Charles Alfred Tyrrell
"there is only one disease, although its manifestations are various, and there is only one cause for it, and that is the retention of waste matters in the system"
Charles Alfred Tyrrell (1843-1918) was the New York promoter of the J.B.L. Cascade, a home enema appliance sold under the autointoxication theory of disease. Per the AMA’s records he was born in 1843 and took a diploma from the Eclectic Medical College of New York in 1900, at age 57 (a library-catalog authority record gives his birth as 1846, a minor discrepancy noted rather than resolved here; the 1843 figure is supported by both the AMA and Wikidata). He styled himself ‘Professor’ and ‘M.D.’ and presided over Tyrrell’s Hygienic Institute, which sold the Cascade, an antiseptic tonic, his book The Royal Road to Health, and a separate eye device, the ‘Ideal Sight Restorer.’ His longevity-adjacent pitch was disease prevention and the preservation of health through daily internal bathing: a single cause of disease (retained intestinal waste) met by a single proprietary remedy.

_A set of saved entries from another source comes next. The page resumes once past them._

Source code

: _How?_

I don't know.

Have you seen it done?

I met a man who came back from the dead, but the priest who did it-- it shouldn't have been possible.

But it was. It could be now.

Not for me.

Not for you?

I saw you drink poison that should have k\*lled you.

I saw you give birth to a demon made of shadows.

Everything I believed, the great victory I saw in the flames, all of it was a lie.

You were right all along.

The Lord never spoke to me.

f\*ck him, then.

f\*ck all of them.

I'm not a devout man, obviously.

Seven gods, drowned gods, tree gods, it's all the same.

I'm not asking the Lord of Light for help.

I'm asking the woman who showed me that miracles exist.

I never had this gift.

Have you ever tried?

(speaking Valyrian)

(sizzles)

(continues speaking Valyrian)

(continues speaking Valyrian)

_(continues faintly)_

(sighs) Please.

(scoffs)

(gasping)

The publicly_disconfirmed status reflects two distinct failures. The enabling theory, intestinal autointoxication, was rejected in the early 20th century, with Walter C. Alvarez (JAMA, 1919) arguing that putrefactive products are not absorbed from the bowel in harmful quantities, and later reviews (Sullivan-Fowler 1995; Ernst 1997) treating autointoxication and colonic irrigation as discredited. The device-level claims were investigated and condemned by the American Medical Association, which also exposed his inventorship claim: United States patent records showed that Henry M. Guild, not Tyrrell, invented and patented the appliance in 1903. Tyrrell persisted in his enterprises until his death in 1918 (Ferry 1986).